Trad. Joseph-François Angelloz, Paris, Flammarion, 1992.


O voici l’animal qui n’existe pas.
Ils ne le savaient pas et pourtant l’ont aimé
– dans sa démarche, son maintien, son encolure,
jusque dans la lumière de son calme regard -.

Certes, il n’existait pas. Mais parce qu’ils l’aimaient
un animal pur naquit. Ils laissaient toujours de l’espace.
Et dans cet espace, clair et épargné,
il leva légèrement la tête et eut à peine besoin

d’être.

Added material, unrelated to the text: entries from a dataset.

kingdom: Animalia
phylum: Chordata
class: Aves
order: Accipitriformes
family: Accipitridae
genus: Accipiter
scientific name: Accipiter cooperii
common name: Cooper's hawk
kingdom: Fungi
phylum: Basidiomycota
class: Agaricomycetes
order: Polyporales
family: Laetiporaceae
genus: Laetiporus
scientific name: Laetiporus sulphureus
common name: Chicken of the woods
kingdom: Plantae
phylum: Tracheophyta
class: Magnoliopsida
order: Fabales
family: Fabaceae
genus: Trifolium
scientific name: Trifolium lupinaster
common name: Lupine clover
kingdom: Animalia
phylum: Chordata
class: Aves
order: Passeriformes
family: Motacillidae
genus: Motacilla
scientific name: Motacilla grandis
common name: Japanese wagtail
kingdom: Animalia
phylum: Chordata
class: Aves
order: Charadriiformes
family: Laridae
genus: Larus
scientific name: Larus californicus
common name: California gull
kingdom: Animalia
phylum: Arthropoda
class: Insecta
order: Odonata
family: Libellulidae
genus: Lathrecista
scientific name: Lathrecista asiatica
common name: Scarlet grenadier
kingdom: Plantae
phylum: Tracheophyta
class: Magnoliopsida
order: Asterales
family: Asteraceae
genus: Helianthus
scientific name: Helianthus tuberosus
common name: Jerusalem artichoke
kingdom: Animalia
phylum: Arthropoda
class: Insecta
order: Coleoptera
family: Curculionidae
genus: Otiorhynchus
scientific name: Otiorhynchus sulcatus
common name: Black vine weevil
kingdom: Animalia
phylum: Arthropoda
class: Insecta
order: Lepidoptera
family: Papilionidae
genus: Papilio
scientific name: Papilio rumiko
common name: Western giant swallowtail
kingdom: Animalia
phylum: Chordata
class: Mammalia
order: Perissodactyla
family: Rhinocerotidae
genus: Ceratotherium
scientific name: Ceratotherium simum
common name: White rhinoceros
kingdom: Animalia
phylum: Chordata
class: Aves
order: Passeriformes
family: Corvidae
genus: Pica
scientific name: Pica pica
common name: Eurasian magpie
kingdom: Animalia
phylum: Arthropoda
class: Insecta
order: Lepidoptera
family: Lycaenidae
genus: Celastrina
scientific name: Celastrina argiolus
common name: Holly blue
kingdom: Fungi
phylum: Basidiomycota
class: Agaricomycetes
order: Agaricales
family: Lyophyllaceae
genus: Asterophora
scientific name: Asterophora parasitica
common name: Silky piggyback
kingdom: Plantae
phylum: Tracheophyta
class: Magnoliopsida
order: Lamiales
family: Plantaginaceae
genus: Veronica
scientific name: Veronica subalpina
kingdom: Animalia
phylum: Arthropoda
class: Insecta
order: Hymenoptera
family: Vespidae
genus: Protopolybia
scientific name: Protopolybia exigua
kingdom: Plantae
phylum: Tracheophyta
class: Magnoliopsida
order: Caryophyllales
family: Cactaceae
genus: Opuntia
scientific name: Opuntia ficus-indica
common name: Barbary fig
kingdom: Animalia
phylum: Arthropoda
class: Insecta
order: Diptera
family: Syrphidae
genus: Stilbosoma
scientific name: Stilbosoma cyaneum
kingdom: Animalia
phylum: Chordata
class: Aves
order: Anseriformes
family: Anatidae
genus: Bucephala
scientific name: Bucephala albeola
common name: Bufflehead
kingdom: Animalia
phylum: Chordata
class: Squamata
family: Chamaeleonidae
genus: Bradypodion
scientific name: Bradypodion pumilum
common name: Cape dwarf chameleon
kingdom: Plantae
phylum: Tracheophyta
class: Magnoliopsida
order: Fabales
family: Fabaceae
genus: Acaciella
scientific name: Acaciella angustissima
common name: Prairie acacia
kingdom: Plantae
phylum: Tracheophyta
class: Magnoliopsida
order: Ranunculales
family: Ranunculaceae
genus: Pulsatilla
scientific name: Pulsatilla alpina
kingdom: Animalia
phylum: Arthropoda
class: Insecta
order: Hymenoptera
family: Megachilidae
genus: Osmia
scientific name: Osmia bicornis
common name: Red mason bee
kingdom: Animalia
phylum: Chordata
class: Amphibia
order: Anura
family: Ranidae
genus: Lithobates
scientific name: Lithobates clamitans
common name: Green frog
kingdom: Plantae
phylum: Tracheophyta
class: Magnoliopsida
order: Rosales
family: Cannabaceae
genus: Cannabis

Ils ne le nourrirent d’aucun grain,
mais uniquement de la possibilité d’être.
Et c’est elle qui donna une telle force à l’animal

qu’il fit jaillir de son front une corne. Une seule corne.
D’une vierge il s’approcha, tout blanc,
et fut dans le miroir d’argent et fut en elle. p. 208.


O bouche de fontaine, Donatrice, toi, bouche
à l’inépuisable langage, uni et pur, –
toi, qui es devant le visage fluide de l’eau
un masque de marbre. Et, à l’arrière-plan,

la venue des aqueducs. De loin, en passant
auprès des tombes, du flanc de l’Apennin
ils t’apportent tes paroles, qui ensuite,
sur le vieillissement noir de ton menton,

passent et tombent dans la vasque devant toi.
Elle est l’oreille allongée et dormante,
l’oreille de marbre, dans laquelle toujours tu verses ta voix.

Une oreille de la terre. Et la terre ne fait donc
que se parler à elle-même. Si une cruche s’interpose,
il lui semble que tu l’interromps. p. 230.


Chante, mon cœur, les jardins que tu ne connais pas ; jardins,
qui sont comme coulés dans le cristal, clairs, inaccessibles,
eaux et roses d’Ispahan ou de Chiraz,
chante leur félicité, chante leur gloire de n’être à nul autre comparables.

Montre, mon cœur, que d’eux jamais tu n’es privé.
Qu’elles pensent à toi, leurs figues mûrissantes.
Qu’entre leurs branches en fleur tu as commerce
avec leurs airs qui sont comme transcendés en visages.

Évite l’erreur de croire qu’il y a des privations
pour qui a pris la résolution d’être.
Fil de soie, tu entras dans la trame.

Quelle que soit l’image à laquelle intérieurement tu es uni
(que ce soit même à un moment pris dans une vie de tourments),
sens que c’est le tapis entier, le tapis glorieux qui est en jeu. p. 242.